▶ [Activity] Without including any image, retype the records word for word.

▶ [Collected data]
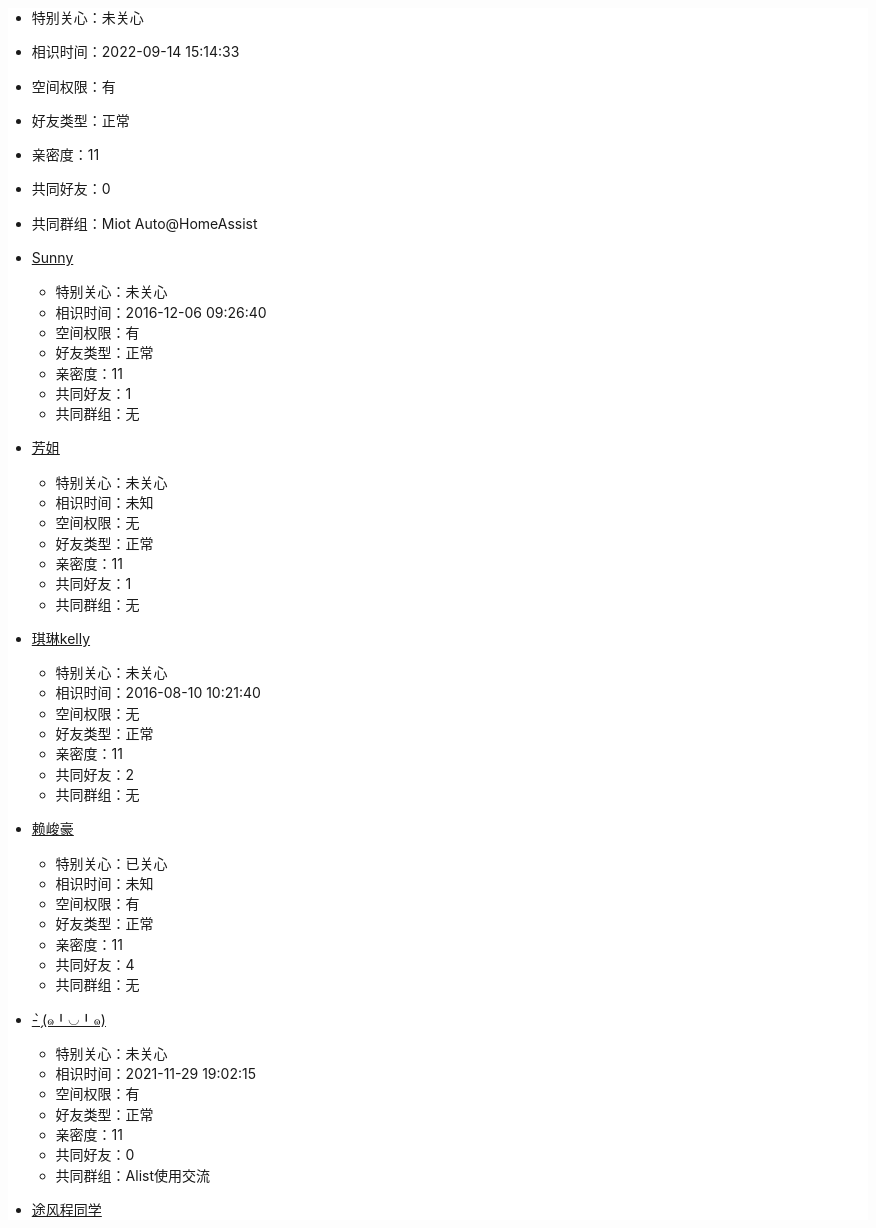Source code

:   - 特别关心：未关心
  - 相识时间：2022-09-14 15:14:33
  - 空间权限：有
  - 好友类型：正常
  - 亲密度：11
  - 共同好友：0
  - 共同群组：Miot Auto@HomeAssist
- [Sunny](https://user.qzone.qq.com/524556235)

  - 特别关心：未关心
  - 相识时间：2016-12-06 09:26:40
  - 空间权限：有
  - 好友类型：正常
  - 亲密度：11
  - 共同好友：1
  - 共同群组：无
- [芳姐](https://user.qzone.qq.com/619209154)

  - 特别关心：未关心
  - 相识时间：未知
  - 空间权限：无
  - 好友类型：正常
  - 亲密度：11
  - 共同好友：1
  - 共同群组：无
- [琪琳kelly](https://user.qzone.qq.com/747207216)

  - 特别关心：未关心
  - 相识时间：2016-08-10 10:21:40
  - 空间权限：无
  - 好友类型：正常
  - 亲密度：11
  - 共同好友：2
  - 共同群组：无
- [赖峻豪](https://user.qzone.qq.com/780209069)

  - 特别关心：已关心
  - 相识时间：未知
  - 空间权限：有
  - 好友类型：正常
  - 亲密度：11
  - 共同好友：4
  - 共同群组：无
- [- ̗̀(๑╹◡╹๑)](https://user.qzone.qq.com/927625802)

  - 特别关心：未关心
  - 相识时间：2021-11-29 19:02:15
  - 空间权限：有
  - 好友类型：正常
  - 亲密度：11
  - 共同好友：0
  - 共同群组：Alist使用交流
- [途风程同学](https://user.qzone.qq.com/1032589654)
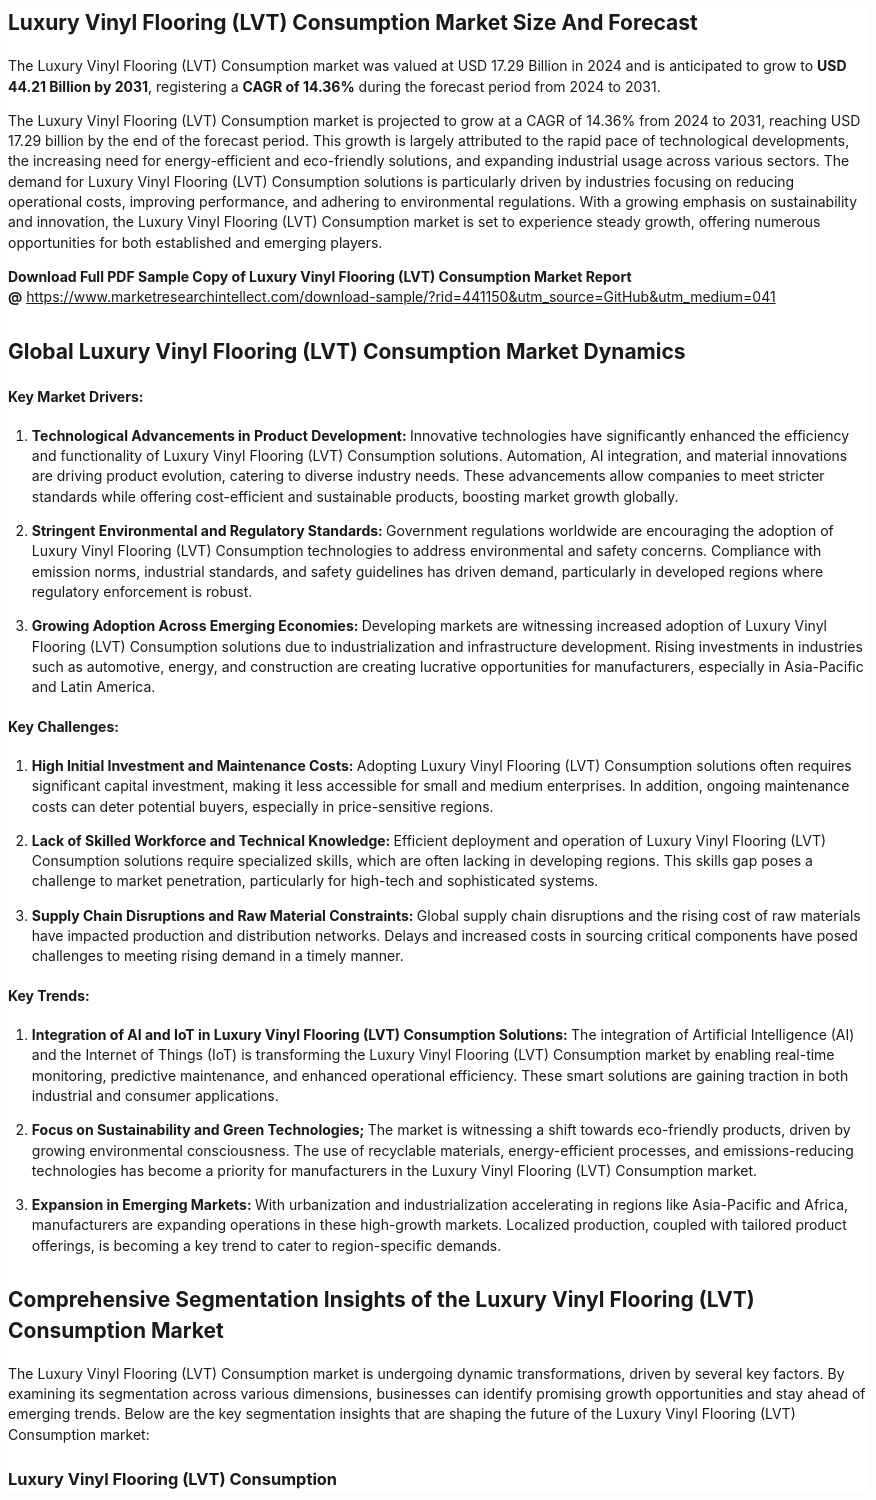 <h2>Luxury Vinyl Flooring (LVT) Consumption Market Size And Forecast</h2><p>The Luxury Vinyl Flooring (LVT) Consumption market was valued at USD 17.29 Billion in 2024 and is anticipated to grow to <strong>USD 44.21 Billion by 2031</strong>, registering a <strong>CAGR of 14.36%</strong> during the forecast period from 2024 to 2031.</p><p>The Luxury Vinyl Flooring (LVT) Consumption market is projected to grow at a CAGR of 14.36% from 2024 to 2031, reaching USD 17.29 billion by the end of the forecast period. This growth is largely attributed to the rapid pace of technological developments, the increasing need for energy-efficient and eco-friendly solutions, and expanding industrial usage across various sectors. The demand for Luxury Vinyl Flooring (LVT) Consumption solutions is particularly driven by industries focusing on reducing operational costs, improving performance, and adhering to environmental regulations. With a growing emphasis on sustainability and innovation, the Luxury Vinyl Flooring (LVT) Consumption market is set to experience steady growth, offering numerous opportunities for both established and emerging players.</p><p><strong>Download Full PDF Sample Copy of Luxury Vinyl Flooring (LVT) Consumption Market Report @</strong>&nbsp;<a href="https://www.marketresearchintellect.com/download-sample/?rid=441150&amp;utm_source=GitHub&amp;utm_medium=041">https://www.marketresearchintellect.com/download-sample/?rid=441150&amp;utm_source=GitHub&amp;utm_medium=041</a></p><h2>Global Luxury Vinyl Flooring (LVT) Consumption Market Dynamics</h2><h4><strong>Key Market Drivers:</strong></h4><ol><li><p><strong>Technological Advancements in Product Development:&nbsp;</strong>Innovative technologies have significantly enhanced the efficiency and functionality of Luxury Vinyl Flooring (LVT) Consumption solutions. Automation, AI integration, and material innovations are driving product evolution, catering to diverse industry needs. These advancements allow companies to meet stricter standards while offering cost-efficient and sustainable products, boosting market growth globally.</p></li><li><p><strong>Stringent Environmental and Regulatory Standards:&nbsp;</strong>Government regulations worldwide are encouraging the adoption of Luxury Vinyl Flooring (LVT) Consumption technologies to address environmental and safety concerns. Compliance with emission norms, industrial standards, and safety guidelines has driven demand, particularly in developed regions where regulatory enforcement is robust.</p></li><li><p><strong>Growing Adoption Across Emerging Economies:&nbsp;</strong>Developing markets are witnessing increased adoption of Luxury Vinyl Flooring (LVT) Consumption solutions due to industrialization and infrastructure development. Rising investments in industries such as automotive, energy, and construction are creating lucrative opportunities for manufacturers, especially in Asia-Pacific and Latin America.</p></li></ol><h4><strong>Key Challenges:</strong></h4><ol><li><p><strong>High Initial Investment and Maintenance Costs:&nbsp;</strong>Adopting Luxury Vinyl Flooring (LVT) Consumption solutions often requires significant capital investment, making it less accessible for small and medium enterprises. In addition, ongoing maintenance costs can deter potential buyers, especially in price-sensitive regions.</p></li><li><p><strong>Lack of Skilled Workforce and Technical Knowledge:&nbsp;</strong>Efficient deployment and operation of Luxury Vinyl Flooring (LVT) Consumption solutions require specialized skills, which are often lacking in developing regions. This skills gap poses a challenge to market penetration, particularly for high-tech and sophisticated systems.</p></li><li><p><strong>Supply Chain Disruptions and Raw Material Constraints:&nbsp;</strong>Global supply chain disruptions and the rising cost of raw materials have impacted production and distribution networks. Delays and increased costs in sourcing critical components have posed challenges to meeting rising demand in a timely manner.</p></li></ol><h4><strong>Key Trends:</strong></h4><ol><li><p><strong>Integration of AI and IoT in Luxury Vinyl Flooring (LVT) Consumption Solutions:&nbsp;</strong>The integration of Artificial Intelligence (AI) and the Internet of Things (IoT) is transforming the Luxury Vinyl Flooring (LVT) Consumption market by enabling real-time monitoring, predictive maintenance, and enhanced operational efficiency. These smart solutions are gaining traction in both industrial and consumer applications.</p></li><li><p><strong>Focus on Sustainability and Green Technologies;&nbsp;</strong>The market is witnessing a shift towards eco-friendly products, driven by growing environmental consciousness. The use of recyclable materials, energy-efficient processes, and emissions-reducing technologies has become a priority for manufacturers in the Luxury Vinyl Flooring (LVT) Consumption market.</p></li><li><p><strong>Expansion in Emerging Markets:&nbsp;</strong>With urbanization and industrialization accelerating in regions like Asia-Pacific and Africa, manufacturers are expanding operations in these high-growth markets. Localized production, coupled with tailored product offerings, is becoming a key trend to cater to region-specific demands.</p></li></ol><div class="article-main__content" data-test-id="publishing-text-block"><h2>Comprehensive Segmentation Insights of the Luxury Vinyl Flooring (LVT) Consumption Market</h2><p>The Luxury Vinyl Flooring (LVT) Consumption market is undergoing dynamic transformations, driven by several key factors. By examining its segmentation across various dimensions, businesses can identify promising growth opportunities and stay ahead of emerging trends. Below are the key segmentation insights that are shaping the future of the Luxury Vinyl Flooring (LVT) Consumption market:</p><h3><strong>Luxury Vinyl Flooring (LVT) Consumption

▶ [Answer box]
Source code

:   - 特别关心：未关心
  - 相识时间：2022-09-14 15:14:33
  - 空间权限：有
  - 好友类型：正常
  - 亲密度：11
  - 共同好友：0
  - 共同群组：Miot Auto@HomeAssist
- [Sunny](https://user.qzone.qq.com/524556235)

  - 特别关心：未关心
  - 相识时间：2016-12-06 09:26:40
  - 空间权限：有
  - 好友类型：正常
  - 亲密度：11
  - 共同好友：1
  - 共同群组：无
- [芳姐](https://user.qzone.qq.com/619209154)

  - 特别关心：未关心
  - 相识时间：未知
  - 空间权限：无
  - 好友类型：正常
  - 亲密度：11
  - 共同好友：1
  - 共同群组：无
- [琪琳kelly](https://user.qzone.qq.com/747207216)

  - 特别关心：未关心
  - 相识时间：2016-08-10 10:21:40
  - 空间权限：无
  - 好友类型：正常
  - 亲密度：11
  - 共同好友：2
  - 共同群组：无
- [赖峻豪](https://user.qzone.qq.com/780209069)

  - 特别关心：已关心
  - 相识时间：未知
  - 空间权限：有
  - 好友类型：正常
  - 亲密度：11
  - 共同好友：4
  - 共同群组：无
- [- ̗̀(๑╹◡╹๑)](https://user.qzone.qq.com/927625802)

  - 特别关心：未关心
  - 相识时间：2021-11-29 19:02:15
  - 空间权限：有
  - 好友类型：正常
  - 亲密度：11
  - 共同好友：0
  - 共同群组：Alist使用交流
- [途风程同学](https://user.qzone.qq.com/1032589654)
 <h2>Luxury Vinyl Flooring (LVT) Consumption Market Size And Forecast</h2><p>The Luxury Vinyl Flooring (LVT) Consumption market was valued at USD 17.29 Billion in 2024 and is anticipated to grow to <strong>USD 44.21 Billion by 2031</strong>, registering a <strong>CAGR of 14.36%</strong> during the forecast period from 2024 to 2031.</p><p>The Luxury Vinyl Flooring (LVT) Consumption market is projected to grow at a CAGR of 14.36% from 2024 to 2031, reaching USD 17.29 billion by the end of the forecast period. This growth is largely attributed to the rapid pace of technological developments, the increasing need for energy-efficient and eco-friendly solutions, and expanding industrial usage across various sectors. The demand for Luxury Vinyl Flooring (LVT) Consumption solutions is particularly driven by industries focusing on reducing operational costs, improving performance, and adhering to environmental regulations. With a growing emphasis on sustainability and innovation, the Luxury Vinyl Flooring (LVT) Consumption market is set to experience steady growth, offering numerous opportunities for both established and emerging players.</p><p><strong>Download Full PDF Sample Copy of Luxury Vinyl Flooring (LVT) Consumption Market Report @</strong>&nbsp;<a href="https://www.marketresearchintellect.com/download-sample/?rid=441150&amp;utm_source=GitHub&amp;utm_medium=041">https://www.marketresearchintellect.com/download-sample/?rid=441150&amp;utm_source=GitHub&amp;utm_medium=041</a></p><h2>Global Luxury Vinyl Flooring (LVT) Consumption Market Dynamics</h2><h4><strong>Key Market Drivers:</strong></h4><ol><li><p><strong>Technological Advancements in Product Development:&nbsp;</strong>Innovative technologies have significantly enhanced the efficiency and functionality of Luxury Vinyl Flooring (LVT) Consumption solutions. Automation, AI integration, and material innovations are driving product evolution, catering to diverse industry needs. These advancements allow companies to meet stricter standards while offering cost-efficient and sustainable products, boosting market growth globally.</p></li><li><p><strong>Stringent Environmental and Regulatory Standards:&nbsp;</strong>Government regulations worldwide are encouraging the adoption of Luxury Vinyl Flooring (LVT) Consumption technologies to address environmental and safety concerns. Compliance with emission norms, industrial standards, and safety guidelines has driven demand, particularly in developed regions where regulatory enforcement is robust.</p></li><li><p><strong>Growing Adoption Across Emerging Economies:&nbsp;</strong>Developing markets are witnessing increased adoption of Luxury Vinyl Flooring (LVT) Consumption solutions due to industrialization and infrastructure development. Rising investments in industries such as automotive, energy, and construction are creating lucrative opportunities for manufacturers, especially in Asia-Pacific and Latin America.</p></li></ol><h4><strong>Key Challenges:</strong></h4><ol><li><p><strong>High Initial Investment and Maintenance Costs:&nbsp;</strong>Adopting Luxury Vinyl Flooring (LVT) Consumption solutions often requires significant capital investment, making it less accessible for small and medium enterprises. In addition, ongoing maintenance costs can deter potential buyers, especially in price-sensitive regions.</p></li><li><p><strong>Lack of Skilled Workforce and Technical Knowledge:&nbsp;</strong>Efficient deployment and operation of Luxury Vinyl Flooring (LVT) Consumption solutions require specialized skills, which are often lacking in developing regions. This skills gap poses a challenge to market penetration, particularly for high-tech and sophisticated systems.</p></li><li><p><strong>Supply Chain Disruptions and Raw Material Constraints:&nbsp;</strong>Global supply chain disruptions and the rising cost of raw materials have impacted production and distribution networks. Delays and increased costs in sourcing critical components have posed challenges to meeting rising demand in a timely manner.</p></li></ol><h4><strong>Key Trends:</strong></h4><ol><li><p><strong>Integration of AI and IoT in Luxury Vinyl Flooring (LVT) Consumption Solutions:&nbsp;</strong>The integration of Artificial Intelligence (AI) and the Internet of Things (IoT) is transforming the Luxury Vinyl Flooring (LVT) Consumption market by enabling real-time monitoring, predictive maintenance, and enhanced operational efficiency. These smart solutions are gaining traction in both industrial and consumer applications.</p></li><li><p><strong>Focus on Sustainability and Green Technologies;&nbsp;</strong>The market is witnessing a shift towards eco-friendly products, driven by growing environmental consciousness. The use of recyclable materials, energy-efficient processes, and emissions-reducing technologies has become a priority for manufacturers in the Luxury Vinyl Flooring (LVT) Consumption market.</p></li><li><p><strong>Expansion in Emerging Markets:&nbsp;</strong>With urbanization and industrialization accelerating in regions like Asia-Pacific and Africa, manufacturers are expanding operations in these high-growth markets. Localized production, coupled with tailored product offerings, is becoming a key trend to cater to region-specific demands.</p></li></ol><div class="article-main__content" data-test-id="publishing-text-block"><h2>Comprehensive Segmentation Insights of the Luxury Vinyl Flooring (LVT) Consumption Market</h2><p>The Luxury Vinyl Flooring (LVT) Consumption market is undergoing dynamic transformations, driven by several key factors. By examining its segmentation across various dimensions, businesses can identify promising growth opportunities and stay ahead of emerging trends. Below are the key segmentation insights that are shaping the future of the Luxury Vinyl Flooring (LVT) Consumption market:</p><h3><strong>Luxury Vinyl Flooring (LVT) Consumption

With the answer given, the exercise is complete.